Saved data entries:
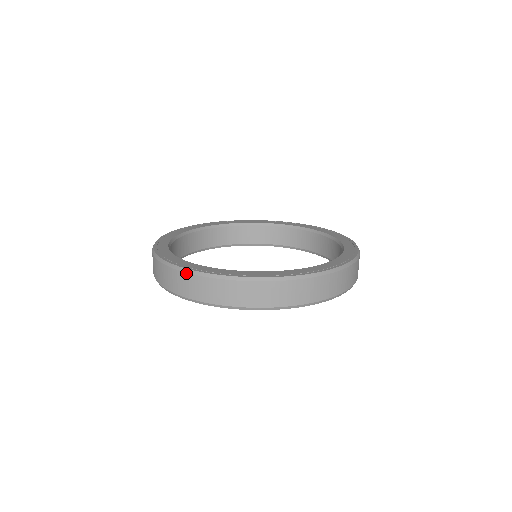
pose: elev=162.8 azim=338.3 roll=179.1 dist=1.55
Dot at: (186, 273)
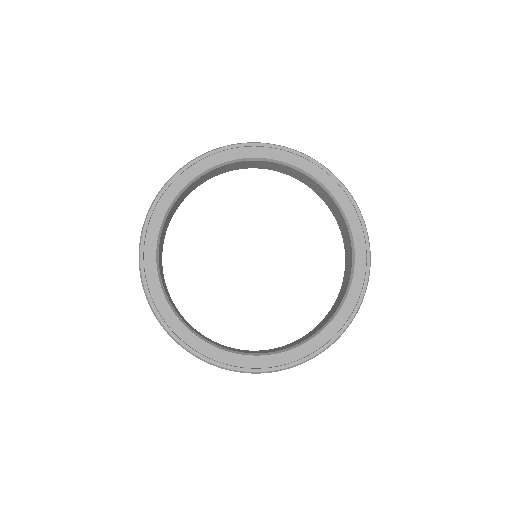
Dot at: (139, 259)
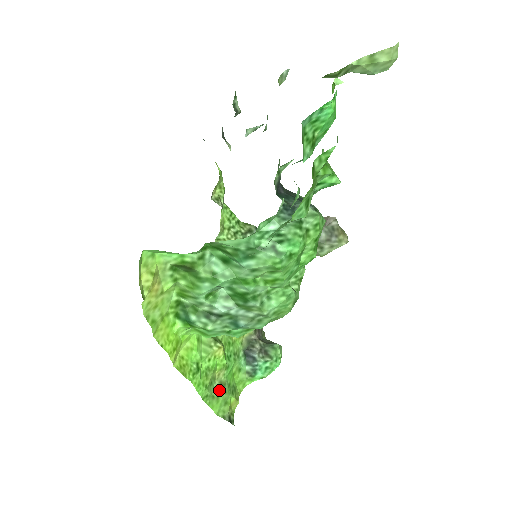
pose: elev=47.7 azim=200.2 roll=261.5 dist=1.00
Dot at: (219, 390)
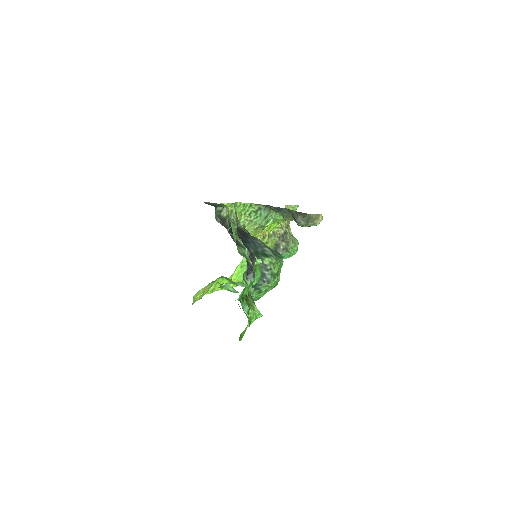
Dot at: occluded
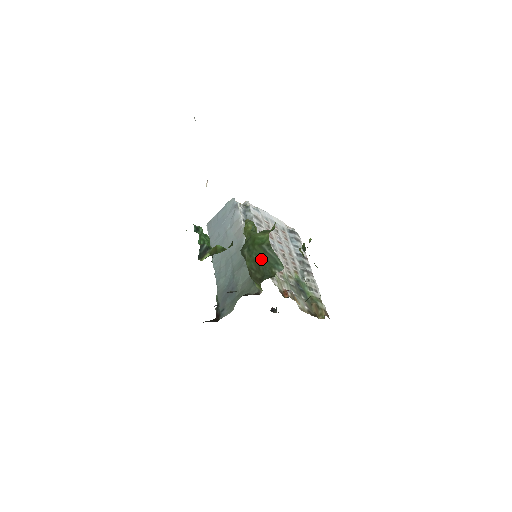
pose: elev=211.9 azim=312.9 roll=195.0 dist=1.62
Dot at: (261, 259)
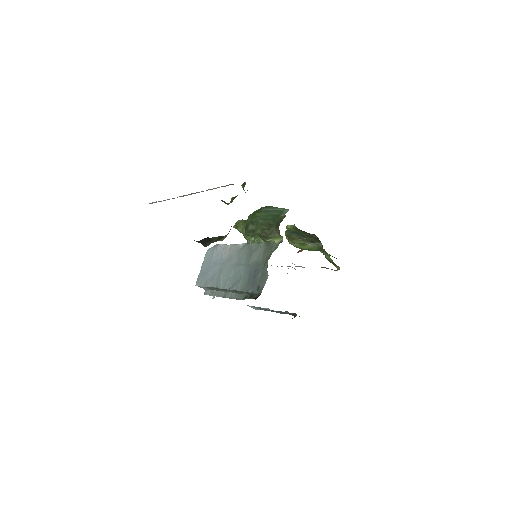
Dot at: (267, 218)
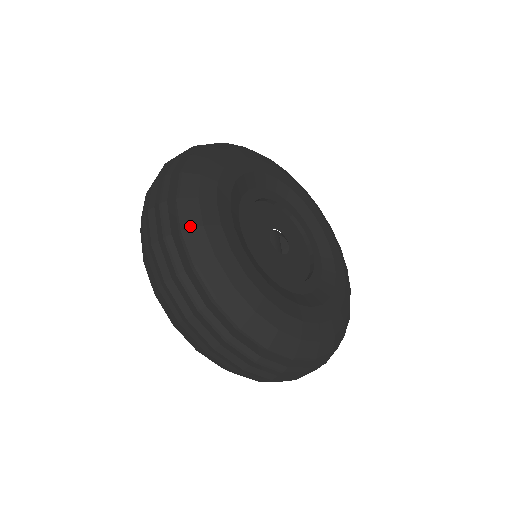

__Exercise aim__.
Please count the lines above that contain the string "dist" and give only the number.

__Response to this task__.
3